In options markets, activity shows a slight lean toward bullish exposure, with 24-hour volume split 51% in favor of calls. However, hedging demand remains elevated in the short term. The one-week 25-delta skew has widened to 17%, and the implied volatility term structure continues to display front-end backwardation.

That dynamic indicates traders are still paying a “panic premium” for near-term protection, even as longer-dated implied volatility stabilizes around 49%.

Liquidation data underscores ongoing volatility. Coinglass reports $179 million in liquidations over the past 24 hours, with 56% coming from long positions and 44% from shorts. Bitcoin accounted for $59 million, ether $46 million, and other tokens about $16 million in notional liquidations. Binance’s liquidation heatmap identifies $68,400 as a key upside level to monitor.

Altcoins outperform during consolidation

Away from bitcoin, altcoins showed relative strength. Lending protocol token MORPHO surged more than 12% overnight, while AI payments token KITE gained 11%, extending its 30-day rally to 153%.

DeFi tokens also participated in the move. Jupiter (JUP) rose over 3.6% after touching a seven-day low earlier in the session.

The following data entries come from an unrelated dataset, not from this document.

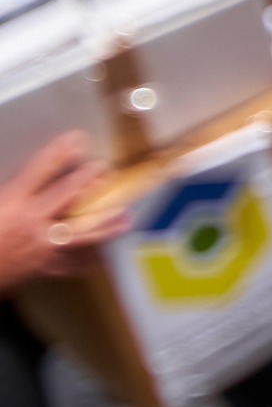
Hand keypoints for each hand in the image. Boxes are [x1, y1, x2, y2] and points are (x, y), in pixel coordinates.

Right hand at [0, 133, 125, 294]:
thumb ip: (11, 189)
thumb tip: (26, 179)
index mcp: (12, 204)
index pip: (40, 171)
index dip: (59, 154)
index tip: (76, 139)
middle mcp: (32, 223)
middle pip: (68, 196)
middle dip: (89, 180)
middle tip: (106, 169)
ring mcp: (42, 247)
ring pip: (82, 232)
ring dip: (105, 224)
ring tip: (125, 217)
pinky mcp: (45, 268)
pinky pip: (73, 262)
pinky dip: (87, 257)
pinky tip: (100, 253)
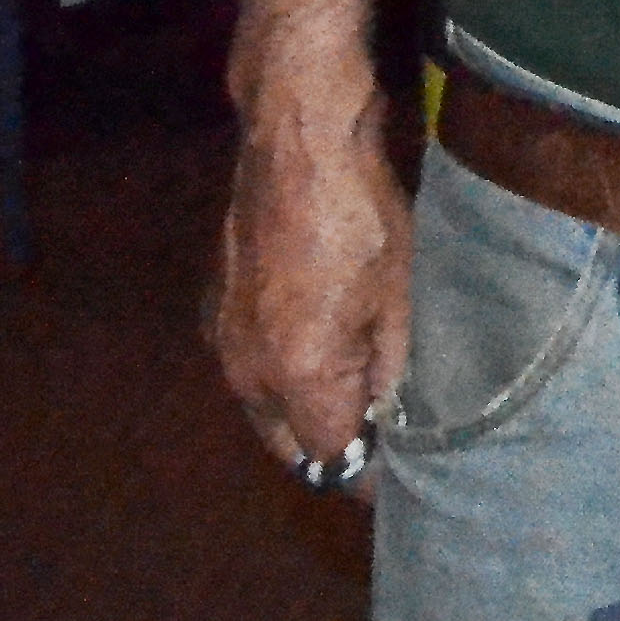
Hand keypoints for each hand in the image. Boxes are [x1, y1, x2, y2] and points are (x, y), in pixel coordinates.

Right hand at [210, 84, 413, 493]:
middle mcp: (248, 373)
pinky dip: (284, 377)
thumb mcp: (400, 298)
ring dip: (305, 414)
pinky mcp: (218, 308)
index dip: (369, 474)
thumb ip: (394, 372)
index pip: (332, 459)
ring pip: (268, 407)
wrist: (296, 143)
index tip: (398, 477)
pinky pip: (254, 367)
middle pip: (290, 444)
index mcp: (297, 377)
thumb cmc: (361, 216)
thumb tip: (394, 419)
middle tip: (380, 445)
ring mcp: (224, 340)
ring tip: (356, 401)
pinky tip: (320, 354)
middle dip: (332, 451)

Among broader benchmarks, the CoinDesk Smart Contract Platform Select Index (SCPXC) led performance with a 2.25% gain over 24 hours, followed closely by the CoinDesk Memecoin Index (CDMEME), up 2.2%. The bitcoin-heavy CoinDesk 20 (CD20) advanced a more modest 1%, reflecting comparatively restrained moves among major cryptocurrencies.

Periods of sideways consolidation often encourage capital rotation into higher-beta tokens, as traders seek speculative upside while bitcoin, ether and XRP remain confined within defined ranges.